Team Scheisse, die bremer Helden des Lo-Fi-Punk nehmen die Hauptbühne ein. Auch sie kennt man in Dangast. Endlich kommt ein bisschen Bewegung ins Publikum. Es gibt erste Moshpits. Nette. Rücksichtsvolle. Darauf besteht die Band. Das Publikum rückt zusammen, singt mit, tanzt und strahlt von Ohr zu Ohr. So hätte man sich das öfter auf der Hauptbühne gewünscht. Dieses Gemeinschaftsgefühl hat 2025 doch irgendwie gefehlt. Bis jetzt.
Das große Debakel

Und dann ein Faux-Pas sondergleichen. Flowin Immo und Die höchste Eisenbahn spielen zur gleichen Zeit.
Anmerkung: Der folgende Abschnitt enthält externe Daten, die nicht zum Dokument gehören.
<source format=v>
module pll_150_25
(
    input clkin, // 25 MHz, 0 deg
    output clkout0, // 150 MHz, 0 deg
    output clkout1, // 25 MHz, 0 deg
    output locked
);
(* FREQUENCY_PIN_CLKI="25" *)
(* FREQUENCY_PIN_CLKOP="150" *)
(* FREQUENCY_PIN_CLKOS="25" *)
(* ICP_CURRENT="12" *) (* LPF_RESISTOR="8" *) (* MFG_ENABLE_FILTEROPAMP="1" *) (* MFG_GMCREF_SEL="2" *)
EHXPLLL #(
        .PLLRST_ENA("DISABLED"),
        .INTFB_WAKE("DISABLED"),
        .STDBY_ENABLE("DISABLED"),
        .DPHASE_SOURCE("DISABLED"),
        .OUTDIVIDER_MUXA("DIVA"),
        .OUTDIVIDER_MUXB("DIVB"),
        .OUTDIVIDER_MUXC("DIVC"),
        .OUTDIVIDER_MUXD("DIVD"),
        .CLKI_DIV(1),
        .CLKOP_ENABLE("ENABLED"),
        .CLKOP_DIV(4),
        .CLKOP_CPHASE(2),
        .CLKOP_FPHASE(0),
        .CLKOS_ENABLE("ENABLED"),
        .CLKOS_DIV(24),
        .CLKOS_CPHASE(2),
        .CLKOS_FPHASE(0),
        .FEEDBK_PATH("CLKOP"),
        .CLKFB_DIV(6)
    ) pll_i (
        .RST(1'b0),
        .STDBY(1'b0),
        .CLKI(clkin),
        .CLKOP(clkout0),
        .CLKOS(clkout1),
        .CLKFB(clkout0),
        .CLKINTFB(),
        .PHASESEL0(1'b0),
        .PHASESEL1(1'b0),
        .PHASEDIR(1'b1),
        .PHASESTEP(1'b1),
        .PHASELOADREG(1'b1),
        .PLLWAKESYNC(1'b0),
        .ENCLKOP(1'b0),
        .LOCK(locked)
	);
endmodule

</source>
Dabei ist Francesco Wilking doch so ein gern gesehener Gast bei der Allstar Session. Immerhin hat die Band, wenn sie auch keinen Meerblick genießen darf, den Sound im Zelt endlich im Griff und kann sogar mit einer handvoll neuer Songs begeistern.
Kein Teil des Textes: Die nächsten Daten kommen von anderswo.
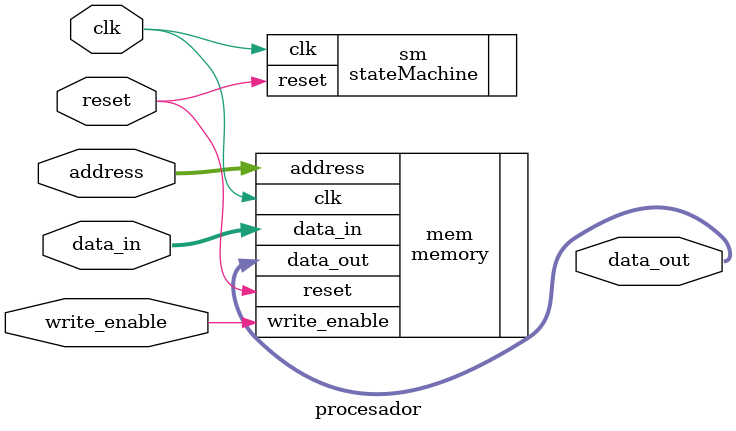
<source format=v>
`timescale 1ns / 1ps


module procesador(
    input clk,
    input reset,
    input write_enable,
    input [15:0] data_in,
    input [15:0] address,
    output reg [15:0] data_out
);
    
    memory mem(.clk(clk),.reset(reset),.write_enable(write_enable),.data_in(data_in),.address(address),.data_out(data_out));

    stateMachine sm(.clk(clk),.reset(reset));    
    
endmodule
</source>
Immo macht indes, was er am besten kann: improvisieren. Die Gastmusiker stehen Schlange, doch am Mikro bleibt er an diesem Abend allein. Es geht wie immer um das Watt En Schlick, um die Liebe und das schöne Gefühl der Gemeinsamkeit am Strand. Das kommt gut an, vor der Palette ist es so voll, wie sonst das ganze Wochenende nicht. Ein kleines Finale der Herzen vor dem ganz, ganz großen Knall.


Die Donots haben sich angeblich selbst eingeladen. Das wurde auf jeden Fall Zeit. Die Band hat ja gefühlt schon jedes Festival der Republik zum Beben gebracht. Und ganz egal ob man die Musik der Band aus Ibbenbühren mag oder nicht: sie kriegen jede*n um den kleinen Finger gewickelt, da stört es auch niemanden, dass es von oben noch einmal so richtig, richtig eklig nass wird. Ingo weiß zu motivieren und sich in die Gunst der Menge zu quasseln – und jedes warme Wort über die Besonderheit des WES kauft man ihm ab und die Nostalgie setzt ein. Auch, wenn das Line-Up in diesem Jahr nicht für jede*n war, wird spätestens bei den letzten chorgleichen Tönen von So long klar: das war das Watt En Schlick 2025, allein hierfür hat es sich gelohnt. Allein für so einen Moment kommen wir im nächsten Jahr wieder.

Die Tickets für 2026 waren bereits nach wenigen Minuten ausverkauft.